Fuzzy kernel evidence Random Forest for identifying pseudouridine sites

Mingshuai Chen,Mingai Sun,Xi Su,Prayag Tiwari,Yijie Ding
DOI: https://doi.org/10.1093/bib/bbae169
IF: 9.5
2024-04-16
Briefings in Bioinformatics
Abstract:Pseudouridine is an RNA modification that is widely distributed in both prokaryotes and eukaryotes, and plays a critical role in numerous biological activities. Despite its importance, the precise identification of pseudouridine sites through experimental approaches poses significant challenges, requiring substantial time and resources.Therefore, there is a growing need for computational techniques that can reliably and quickly identify pseudouridine sites from vast amounts of RNA sequencing data. In this study, we propose fuzzy kernel evidence Random Forest (FKeERF) to identify pseudouridine sites. This method is called PseU-FKeERF, which demonstrates high accuracy in identifying pseudouridine sites from RNA sequencing data. The PseU-FKeERF model selected four RNA feature coding schemes with relatively good performance for feature combination, and then input them into the newly proposed FKeERF method for category prediction. FKeERF not only uses fuzzy logic to expand the original feature space, but also combines kernel methods that are easy to interpret in general for category prediction. Both cross-validation tests and independent tests on benchmark datasets have shown that PseU-FKeERF has better predictive performance than several state-of-the-art methods. This new method not only improves the accuracy of pseudouridine site identification, but also provides a certain reference for disease control and related drug development in the future.

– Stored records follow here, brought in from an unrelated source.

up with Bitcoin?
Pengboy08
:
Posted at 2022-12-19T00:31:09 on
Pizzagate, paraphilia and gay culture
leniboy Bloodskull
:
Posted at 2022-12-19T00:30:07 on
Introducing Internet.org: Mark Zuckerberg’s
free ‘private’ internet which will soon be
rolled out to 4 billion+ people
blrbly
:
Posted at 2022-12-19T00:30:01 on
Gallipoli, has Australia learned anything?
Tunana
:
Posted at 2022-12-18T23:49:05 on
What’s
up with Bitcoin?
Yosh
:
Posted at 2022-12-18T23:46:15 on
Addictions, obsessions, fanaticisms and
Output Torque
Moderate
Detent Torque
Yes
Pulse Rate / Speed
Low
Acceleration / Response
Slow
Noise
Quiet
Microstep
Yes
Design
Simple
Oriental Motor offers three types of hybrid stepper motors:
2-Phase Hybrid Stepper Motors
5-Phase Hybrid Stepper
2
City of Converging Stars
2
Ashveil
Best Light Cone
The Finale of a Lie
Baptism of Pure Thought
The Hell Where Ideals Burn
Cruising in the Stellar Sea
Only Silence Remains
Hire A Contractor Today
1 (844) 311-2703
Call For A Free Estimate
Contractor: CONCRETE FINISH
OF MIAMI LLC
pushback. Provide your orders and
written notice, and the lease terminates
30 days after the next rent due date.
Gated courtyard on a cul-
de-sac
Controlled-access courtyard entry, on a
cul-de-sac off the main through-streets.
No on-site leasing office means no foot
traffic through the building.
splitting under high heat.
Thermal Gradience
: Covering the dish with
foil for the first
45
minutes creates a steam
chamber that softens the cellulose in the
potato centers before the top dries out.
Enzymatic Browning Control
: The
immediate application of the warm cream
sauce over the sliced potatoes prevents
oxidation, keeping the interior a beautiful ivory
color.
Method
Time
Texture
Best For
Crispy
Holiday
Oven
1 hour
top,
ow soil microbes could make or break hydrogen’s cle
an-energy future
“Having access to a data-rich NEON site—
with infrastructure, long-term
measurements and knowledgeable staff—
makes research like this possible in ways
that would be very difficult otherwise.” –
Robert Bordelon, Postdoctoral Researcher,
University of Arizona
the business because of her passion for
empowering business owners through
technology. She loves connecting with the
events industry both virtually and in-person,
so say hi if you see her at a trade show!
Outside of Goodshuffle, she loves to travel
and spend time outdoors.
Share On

biochemical research methods,mathematical & computational biology
What problem does this paper attempt to address?
### Problems the Paper Aims to Solve This paper aims to address the problem of reliably and quickly identifying pseudouridine sites in RNA sequences through computational methods. Specifically: 1. **Background and Importance**: - Pseudouridine is a type of RNA modification widely present in both prokaryotes and eukaryotes, playing a crucial role in various biological processes. - Despite its significant importance, experimental methods face major challenges in accurately identifying pseudouridine sites, requiring substantial time and resources. 2. **Proposed Method**: - The researchers proposed a method called Fuzzy Kernel Evidence Random Forest (FKeERF) and named it PseU-FKeERF. - This method combines fuzzy logic to extend the original feature space and an easily interpretable kernel method for category prediction. 3. **Main Contributions**: - The PseU-FKeERF model selects four well-performing RNA feature encoding schemes from RNA sequencing data, combines them, and inputs them into the newly proposed FKeERF method for category prediction. - Experimental results show that PseU-FKeERF performs excellently in cross-validation tests and independent tests on benchmark datasets, outperforming several existing advanced methods. - The new method not only improves the accuracy of pseudouridine site identification but also provides a reference for disease control and related drug development. Through this research, the paper aims to develop a more efficient and accurate computational method to identify pseudouridine sites, thereby advancing research in related fields.